Mit dieser Oster­weiterung ist aber auch eine neuer  „poli­tis­ch­er glob­al play­er“ ent­standen, der koor­diniert auf dem inter­na­tionalen Par­kett auftritt und zunehmend das eigene Gewicht in die Waagschalen der inter­na­tionalen Poli­tik wirft.

Die einzel­nen europäis­chen Staat­en kön­nen dabei über Jahrhun­derte gewach­sene Bindun­gen ein­brin­gen. Bei den Beziehun­gen zu südamerikanis­chen Staat­en spie­len Por­tu­gal und Spanien die entschei­dende Ver­mit­tlungsrolle. Bel­gien, Eng­land und Frankre­ich kön­nen in anderen Teilen der Welt auf gute Kon­tak­te zu den Eliten in ihren ehe­ma­li­gen Kolo­nial­staat­en bauen — und Deutsch­land ist als Wirtschaft­sna­tion ohne die Belas­tun­gen von kolo­nialen Unab­hängigkeit­skriegen bei den Staat­en mit neuem gefes­tigtem Nation­al- und Unab­hängigkeits­be­wußt­sein in ein­er besseren Sit­u­a­tion als manche heutige Hegemonialmacht.

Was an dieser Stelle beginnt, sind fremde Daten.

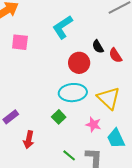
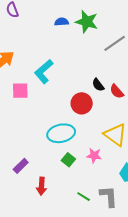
cyan L-shape: (63, 27) -> (44, 72), moved
cyan ellipse: (73, 93) -> (61, 133), moved
pink star: (93, 124) -> (94, 156), moved

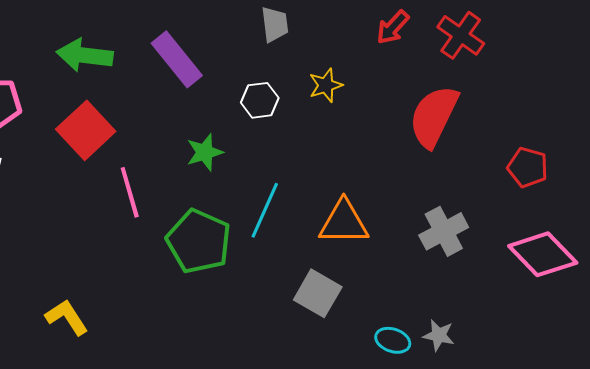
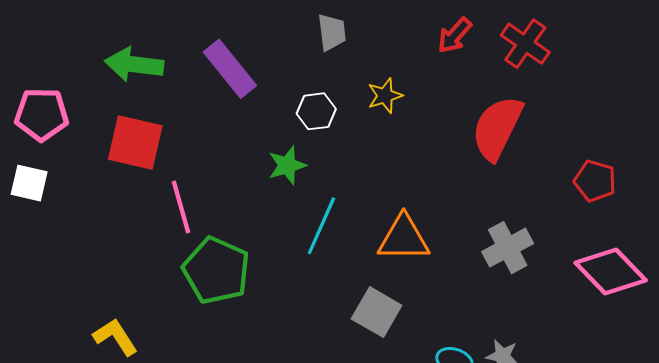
red square: (86, 130) -> (135, 143), turned -34
green star: (205, 152) -> (287, 165), moved
green pentagon: (199, 241) -> (216, 270), moved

Poli­tisch und wirtschaftlich ist eine europäis­che Welt­macht zumin­d­est gle­ichauf mit den USA, Rus­s­land und Chi­na, wenn nicht sog­ar jedem einzel­nen dieser Staat­en zumin­d­est im wirtschaftlichen Gewicht über­legen – und Europa hat eine Tele­fon-Num­mer erhalten.